1 Il periodo anglo-sassone e normanno (2)



Come nell'Italia nel XIII secolo, in Inghilterra prima della conquista normanna (nel periodo c.d. "anglo-sassone") non vi era un diritto uniforme e comune a tutto il paese ma una congerie di regole consuetudinarie particolari, di disparata estrazione(3), che oltre a disciplinare aspetti limitati del vivere civile variavano da distretto a distretto.

Nel 1066 i Normanni guidati da Guglielmo il Conquistatore invasero l'Inghilterra e, dopo la celebre vittoria di Hastings, vi si insediarono realizzando un accentrato ed organizzato sistema di amministrazione di tipo feudale.
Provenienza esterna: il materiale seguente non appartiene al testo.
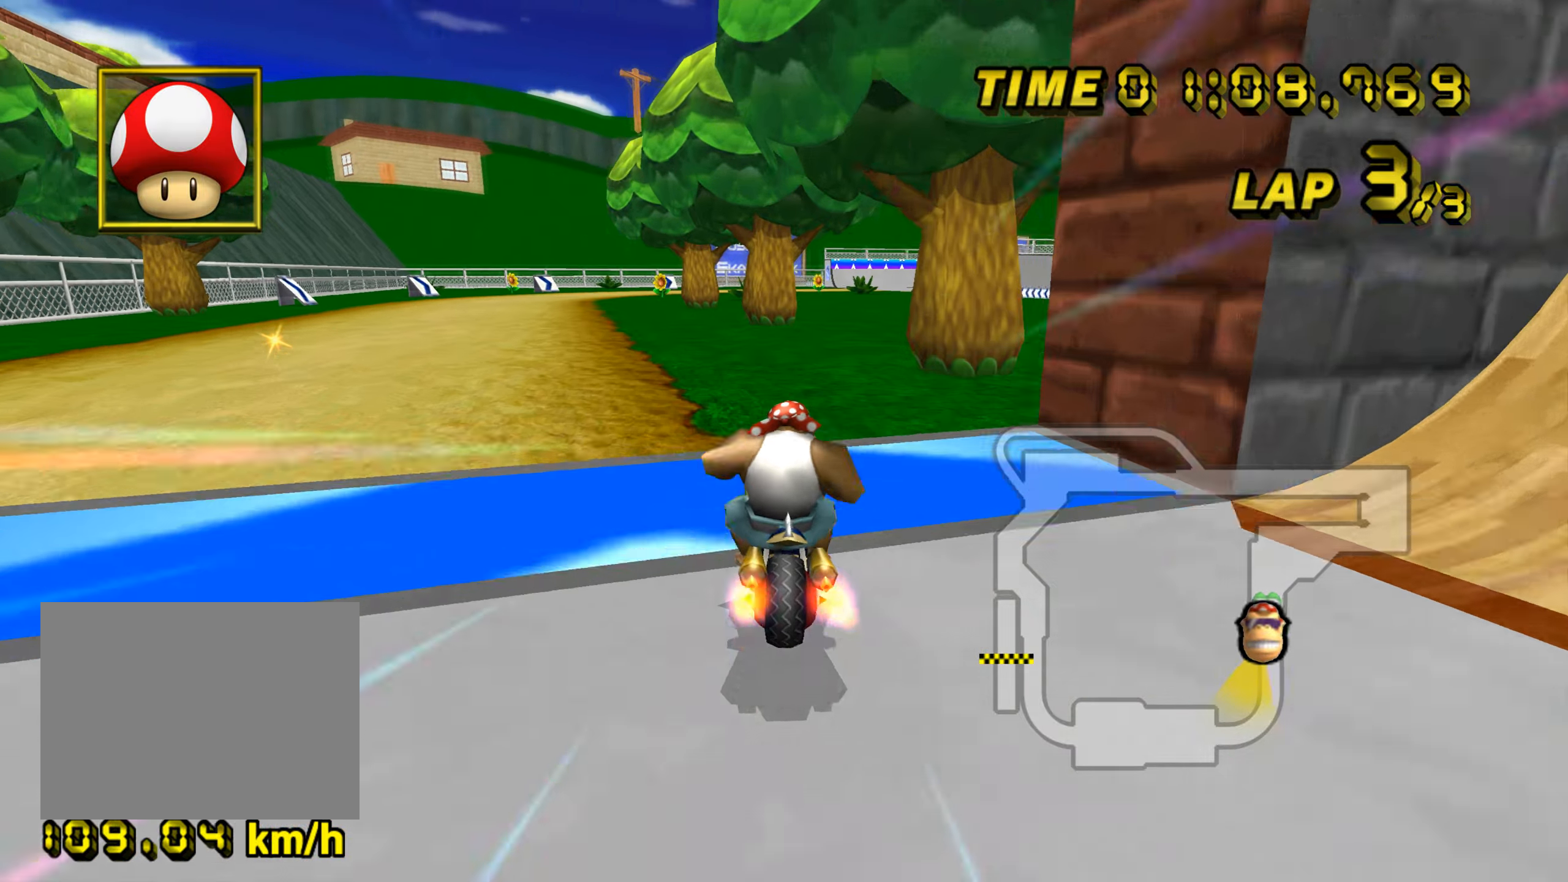
{"buttons": ["A"], "left_stick": "down", "events": [[67, "left_stick", "center"], [250, "left_stick", "right"], [334, "left_stick", "down"], [467, "DPAD_UP", "down"], [484, "DPAD_UP", "up"]]}
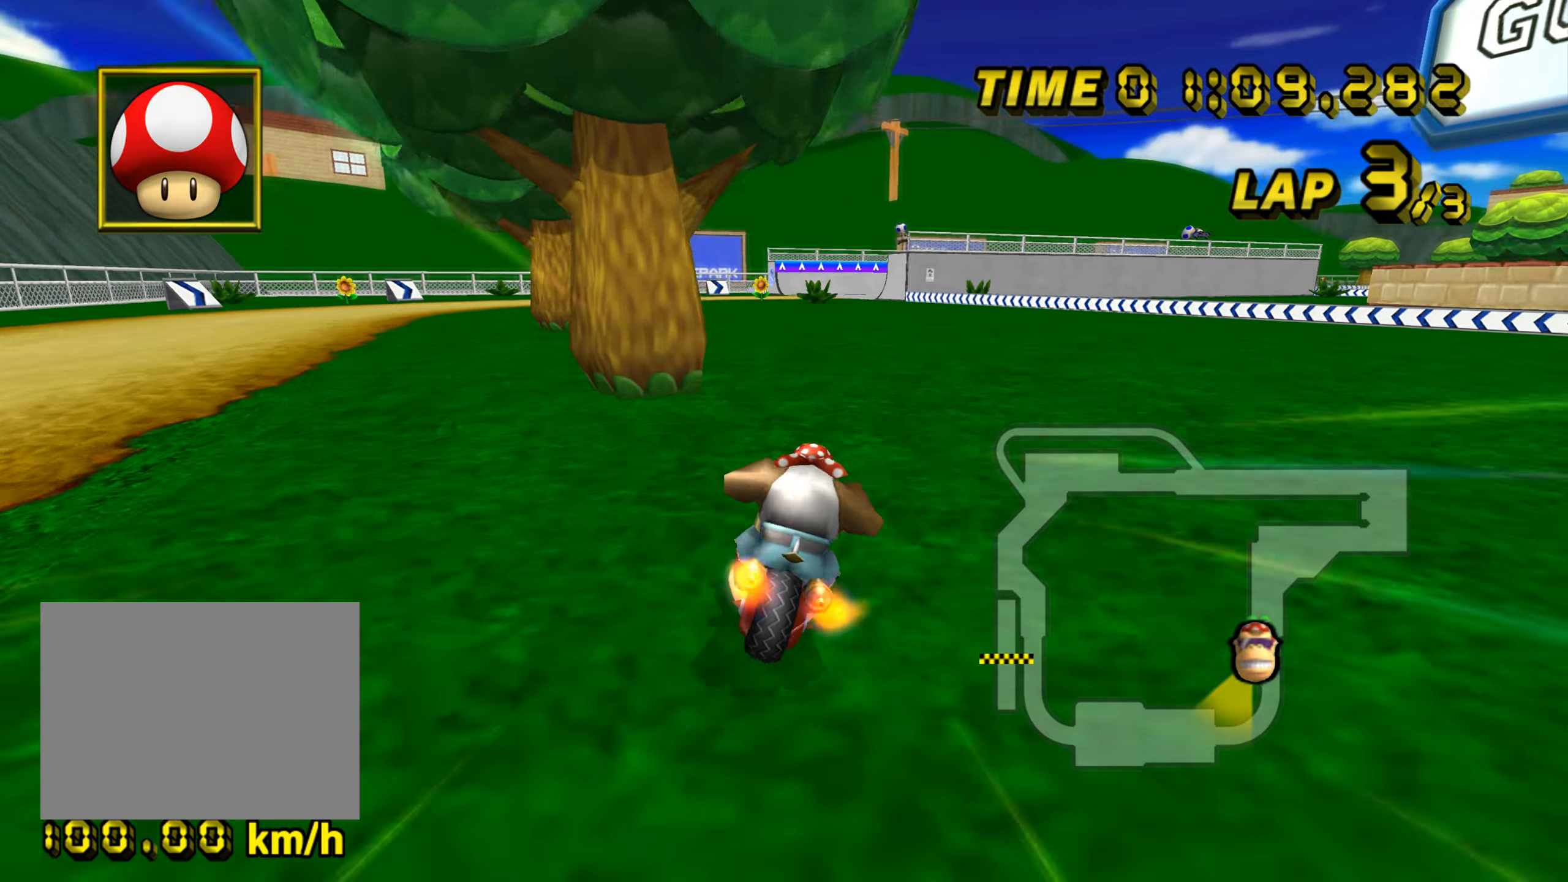
{"buttons": ["A"], "left_stick": "left", "events": [[34, "left_stick", "center"], [267, "left_stick", "left"]]}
Il superamento del particolarismo giuridico, ad opera del "capolavoro amministrativo di Guglielmo il Conquistatore e dei suoi immediati successori"(4), porterà alla formazione della common law, cioè di un diritto comune a tutto il regno d'Inghilterra: è documentato(5) come già alla fine del XIII secolo, sotto il regno di Edoardo I, l'espressione "common law" (o ius commune per usare il gergo canonistico) fosse di uso corrente.

Prima della conquista normanna - quindi - la giustizia era amministrata da tribunali locali (Corti della Contea e Hundred Courts, suddivisioni ad essa interne) che applicavano il diritto locale; con l'avvento del feudalesimo tali tribunali non furono smantellati ma soppiantati da nuovi tribunali locali di tipo nobiliare (Courts Baron, Court Leet, Manorial Courts), a cui si aggiunsero tribunali municipali e commerciali con competenza limitata e specifica nonché tribunali ecclesiastici. Nonostante la capillare presenza e la massiccia fioritura di organi giurisdizionali decentrati, il primo organo di amministrazione della giustizia era la persona del Re in seno al suo King's Council (o Curia Regis), con potere all'occorrenza di modifica sulle decisioni dei tribunali locali.

In questo ricco, variopinto e prolifico contesto giuridico i c.d. "justiciae errantes" furono la longa manus giusdicente del Sovrano e, percorrendo ogni anno ad intervalli regolari tutto il regno distretto per distretto, riuscirono a trovare soluzioni comuni per analoghe controversie giudiziali.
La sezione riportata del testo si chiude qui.